Exercise »
Transcribe all of the lines below word for word, omitting the pictures from your answer.

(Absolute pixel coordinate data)
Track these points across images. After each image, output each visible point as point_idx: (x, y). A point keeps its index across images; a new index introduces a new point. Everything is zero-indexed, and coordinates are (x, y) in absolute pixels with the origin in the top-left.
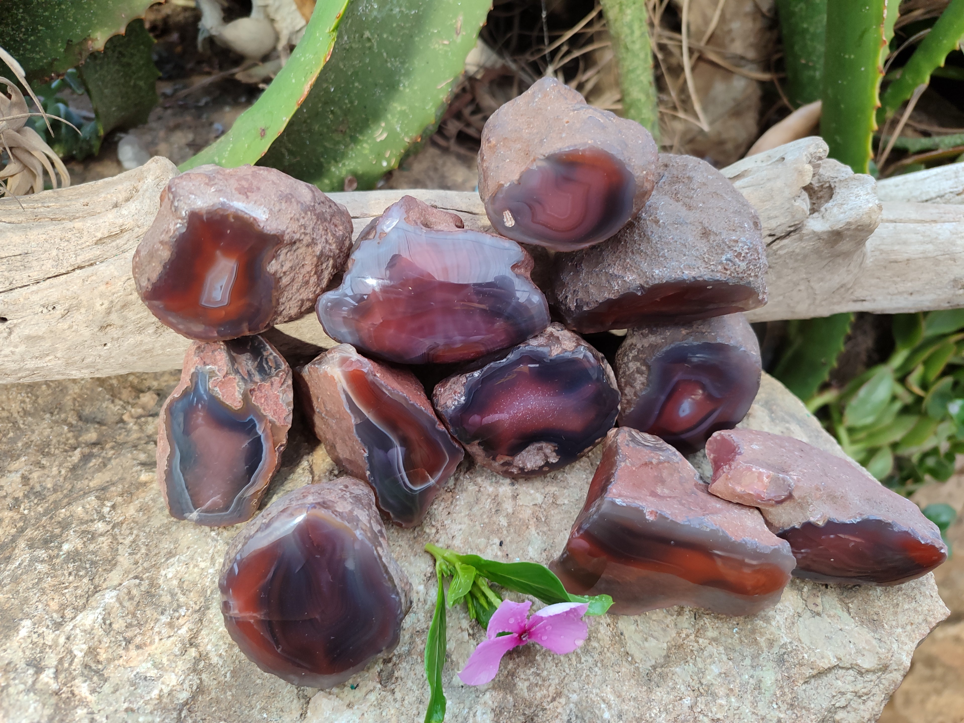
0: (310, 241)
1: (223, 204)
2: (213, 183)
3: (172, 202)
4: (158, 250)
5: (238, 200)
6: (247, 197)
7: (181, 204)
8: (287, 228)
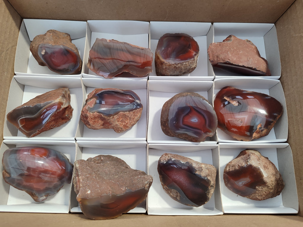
0: (271, 188)
1: (259, 168)
2: (259, 160)
3: (248, 159)
4: (236, 166)
5: (262, 169)
6: (265, 169)
7: (250, 161)
8: (269, 182)
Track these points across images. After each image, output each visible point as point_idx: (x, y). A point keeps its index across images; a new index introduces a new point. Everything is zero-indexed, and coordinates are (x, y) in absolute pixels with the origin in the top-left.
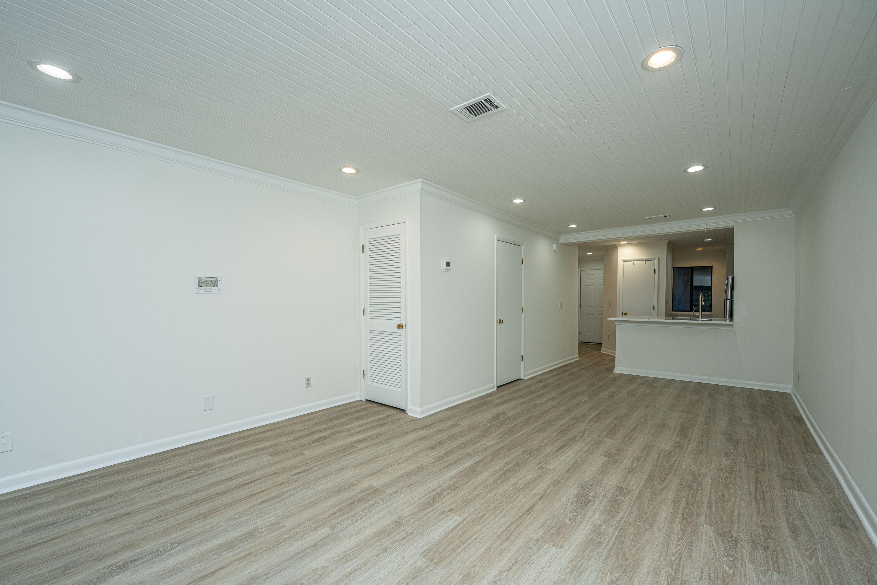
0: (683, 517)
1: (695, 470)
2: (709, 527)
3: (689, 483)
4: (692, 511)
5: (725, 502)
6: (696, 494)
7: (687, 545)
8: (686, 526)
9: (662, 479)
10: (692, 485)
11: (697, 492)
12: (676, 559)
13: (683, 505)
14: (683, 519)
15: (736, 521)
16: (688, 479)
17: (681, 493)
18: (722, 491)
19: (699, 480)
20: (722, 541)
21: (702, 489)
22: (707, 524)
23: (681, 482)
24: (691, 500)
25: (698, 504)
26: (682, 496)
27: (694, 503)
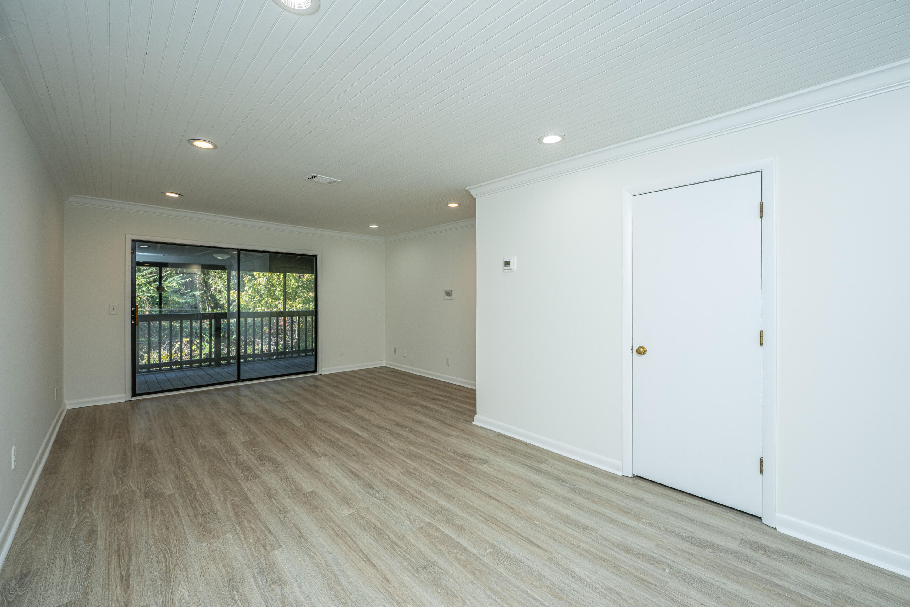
0: (193, 489)
1: (214, 540)
2: (170, 494)
3: (208, 520)
4: (189, 496)
5: (163, 522)
6: (194, 512)
7: (180, 476)
8: (187, 485)
9: (236, 506)
10: (204, 519)
11: (195, 515)
12: (182, 468)
13: (199, 496)
14: (191, 487)
15: (148, 511)
16: (212, 523)
17: (208, 504)
18: (170, 533)
19: (200, 529)
20: (156, 491)
21: (191, 520)
22: (172, 494)
23: (216, 516)
24: (195, 504)
25: (187, 505)
26: (205, 502)
27: (191, 503)
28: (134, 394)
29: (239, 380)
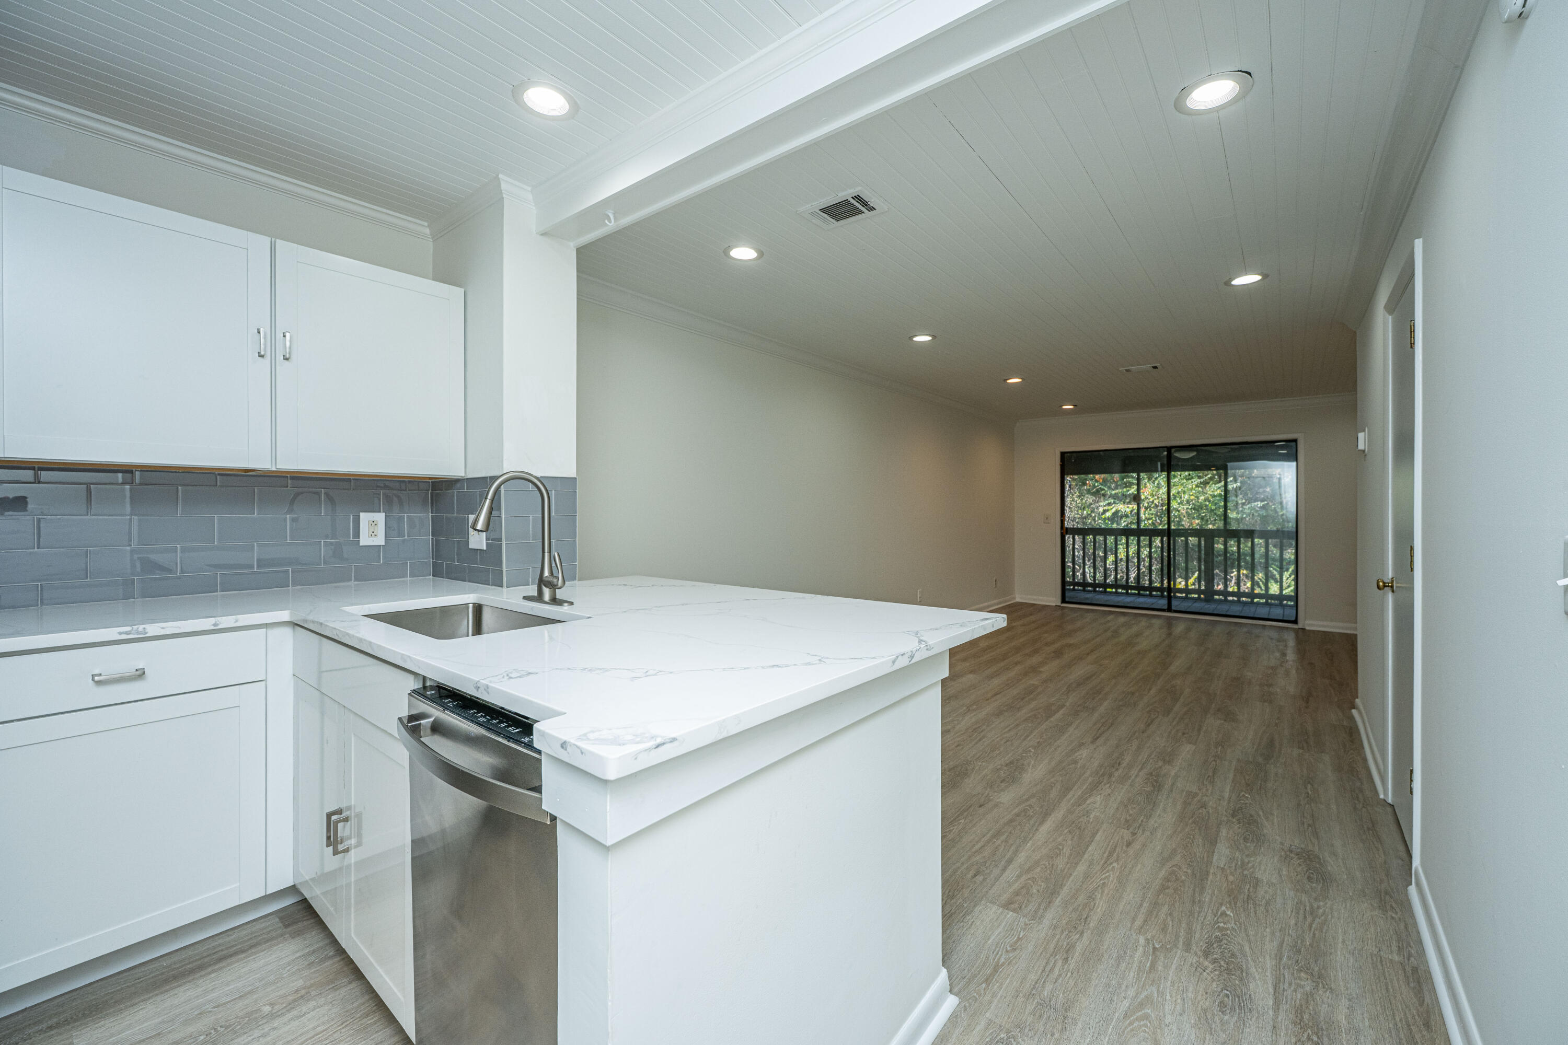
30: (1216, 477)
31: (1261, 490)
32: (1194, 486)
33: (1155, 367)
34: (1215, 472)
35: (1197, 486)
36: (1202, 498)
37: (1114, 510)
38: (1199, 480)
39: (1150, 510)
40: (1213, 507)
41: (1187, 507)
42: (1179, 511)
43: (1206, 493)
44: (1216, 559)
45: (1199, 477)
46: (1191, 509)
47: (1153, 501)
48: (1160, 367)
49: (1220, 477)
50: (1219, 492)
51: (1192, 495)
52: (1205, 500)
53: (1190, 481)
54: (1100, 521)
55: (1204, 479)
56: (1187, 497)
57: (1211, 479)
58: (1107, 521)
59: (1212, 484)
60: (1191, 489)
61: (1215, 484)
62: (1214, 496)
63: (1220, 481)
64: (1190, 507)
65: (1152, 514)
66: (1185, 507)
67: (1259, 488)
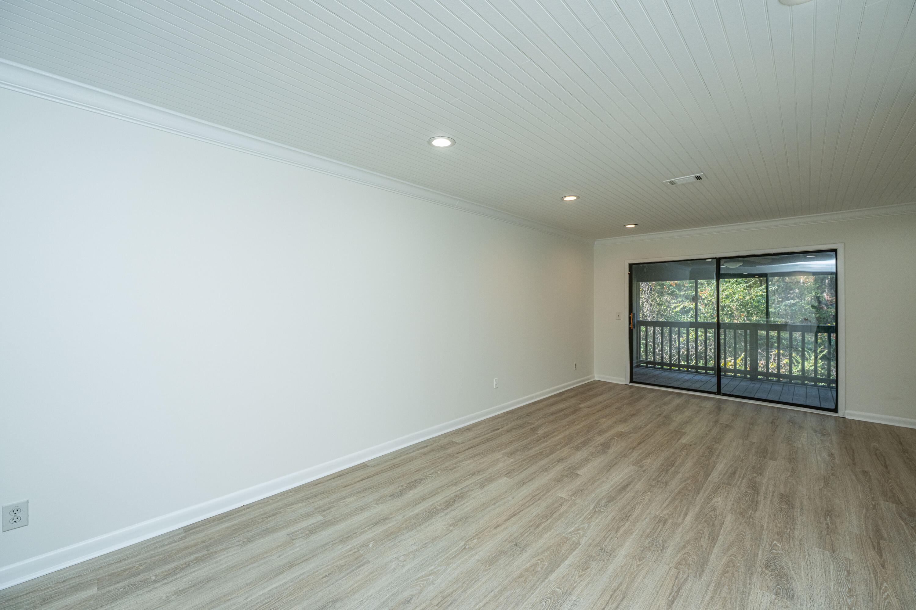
28: (632, 381)
29: (719, 392)
30: (758, 282)
31: (792, 292)
32: (742, 289)
33: (698, 178)
34: (757, 279)
35: (744, 289)
36: (748, 298)
37: (682, 306)
38: (746, 285)
39: (709, 306)
40: (757, 304)
41: (737, 304)
42: (730, 307)
43: (751, 294)
44: (759, 342)
45: (746, 283)
46: (740, 305)
47: (711, 300)
48: (703, 177)
49: (761, 282)
50: (760, 293)
51: (740, 296)
52: (750, 299)
53: (739, 286)
54: (673, 313)
55: (749, 284)
56: (737, 297)
57: (754, 283)
58: (678, 313)
59: (755, 287)
60: (740, 291)
61: (758, 288)
62: (757, 296)
63: (761, 286)
64: (738, 304)
65: (711, 309)
66: (735, 304)
67: (790, 290)
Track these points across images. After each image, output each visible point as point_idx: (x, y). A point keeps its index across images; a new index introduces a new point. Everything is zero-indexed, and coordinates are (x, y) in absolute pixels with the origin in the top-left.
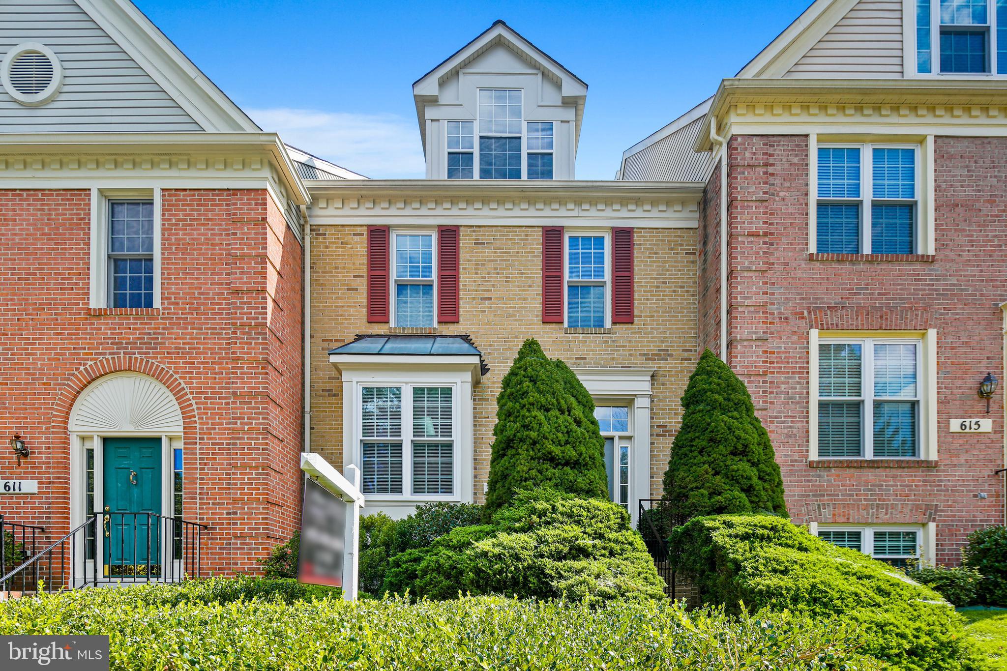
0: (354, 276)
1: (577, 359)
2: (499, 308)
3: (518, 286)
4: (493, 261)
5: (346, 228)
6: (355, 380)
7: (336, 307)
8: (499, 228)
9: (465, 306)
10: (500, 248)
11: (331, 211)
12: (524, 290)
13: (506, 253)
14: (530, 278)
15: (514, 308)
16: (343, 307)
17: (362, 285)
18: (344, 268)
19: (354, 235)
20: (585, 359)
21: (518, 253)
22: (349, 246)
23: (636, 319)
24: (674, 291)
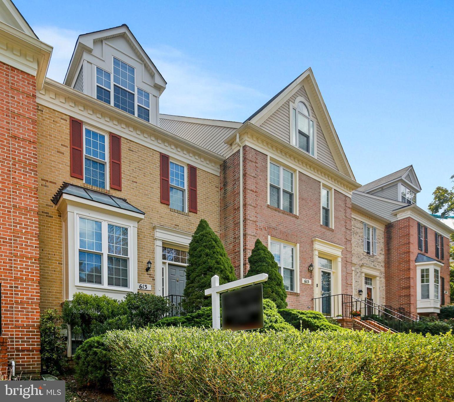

Solution for this task »
Track these points across images. After each image, output each visible point as point_idx: (x, y). A point keeps its index across images; a new index introduces a new point. Everything is zero-indexed, and coordinates are (x, y) in absolute pixels with the origin in the top-left.
0: (310, 241)
1: (223, 204)
2: (213, 183)
3: (172, 202)
4: (158, 250)
5: (238, 200)
6: (247, 197)
7: (181, 204)
8: (287, 228)
0: (271, 188)
1: (259, 168)
2: (259, 160)
3: (248, 159)
4: (236, 166)
5: (262, 169)
6: (265, 169)
7: (250, 161)
8: (269, 182)
Track these points across images. After each image, output each visible point as point_idx: (x, y). A point keeps its index across images; a new index introduces a new point. Everything is zero-indexed, and coordinates are (x, y) in absolute pixels with the origin in the top-left.
0: (683, 517)
1: (695, 470)
2: (709, 527)
3: (689, 483)
4: (692, 511)
5: (725, 502)
6: (696, 494)
7: (687, 545)
8: (686, 526)
9: (662, 479)
10: (692, 485)
11: (697, 492)
12: (676, 559)
13: (683, 505)
14: (683, 519)
15: (736, 521)
16: (688, 479)
17: (681, 493)
18: (722, 491)
19: (699, 480)
20: (722, 541)
21: (702, 489)
22: (707, 524)
23: (681, 482)
24: (691, 500)
25: (698, 504)
26: (682, 496)
27: (694, 503)
0: (193, 489)
1: (214, 540)
2: (170, 494)
3: (208, 520)
4: (189, 496)
5: (163, 522)
6: (194, 512)
7: (180, 476)
8: (187, 485)
9: (236, 506)
10: (204, 519)
11: (195, 515)
12: (182, 468)
13: (199, 496)
14: (191, 487)
15: (148, 511)
16: (212, 523)
17: (208, 504)
18: (170, 533)
19: (200, 529)
20: (156, 491)
21: (191, 520)
22: (172, 494)
23: (216, 516)
24: (195, 504)
25: (187, 505)
26: (205, 502)
27: (191, 503)
28: (134, 394)
29: (239, 380)
30: (1216, 477)
31: (1261, 490)
32: (1194, 486)
33: (1155, 367)
34: (1215, 472)
35: (1197, 486)
36: (1202, 498)
37: (1114, 510)
38: (1199, 480)
39: (1150, 510)
40: (1213, 507)
41: (1187, 507)
42: (1179, 511)
43: (1206, 493)
44: (1216, 559)
45: (1199, 477)
46: (1191, 509)
47: (1153, 501)
48: (1160, 367)
49: (1220, 477)
50: (1219, 492)
51: (1192, 495)
52: (1205, 500)
53: (1190, 481)
54: (1100, 521)
55: (1204, 479)
56: (1187, 497)
57: (1211, 479)
58: (1107, 521)
59: (1212, 484)
60: (1191, 489)
61: (1215, 484)
62: (1214, 496)
63: (1220, 481)
64: (1190, 507)
65: (1152, 514)
66: (1185, 507)
67: (1259, 488)
28: (632, 381)
29: (719, 392)
30: (758, 282)
31: (792, 292)
32: (742, 289)
33: (698, 178)
34: (757, 279)
35: (744, 289)
36: (748, 298)
37: (682, 306)
38: (746, 285)
39: (709, 306)
40: (757, 304)
41: (737, 304)
42: (730, 307)
43: (751, 294)
44: (759, 342)
45: (746, 283)
46: (740, 305)
47: (711, 300)
48: (703, 177)
49: (761, 282)
50: (760, 293)
51: (740, 296)
52: (750, 299)
53: (739, 286)
54: (673, 313)
55: (749, 284)
56: (737, 297)
57: (754, 283)
58: (678, 313)
59: (755, 287)
60: (740, 291)
61: (758, 288)
62: (757, 296)
63: (761, 286)
64: (738, 304)
65: (711, 309)
66: (735, 304)
67: (790, 290)
Track these points across images. After each image, output each visible point as point_idx: (x, y). A point keeps its index across images; a new index introduces a new point. Everything is zero-indexed, and coordinates are (x, y) in absolute pixels with the origin in the top-left.
0: (354, 276)
1: (577, 359)
2: (499, 308)
3: (518, 286)
4: (493, 261)
5: (346, 228)
6: (355, 380)
7: (336, 307)
8: (499, 228)
9: (465, 306)
10: (500, 248)
11: (331, 211)
12: (524, 290)
13: (506, 253)
14: (530, 278)
15: (514, 308)
16: (343, 307)
17: (362, 285)
18: (344, 268)
19: (354, 235)
20: (585, 359)
21: (518, 253)
22: (349, 246)
23: (636, 319)
24: (674, 291)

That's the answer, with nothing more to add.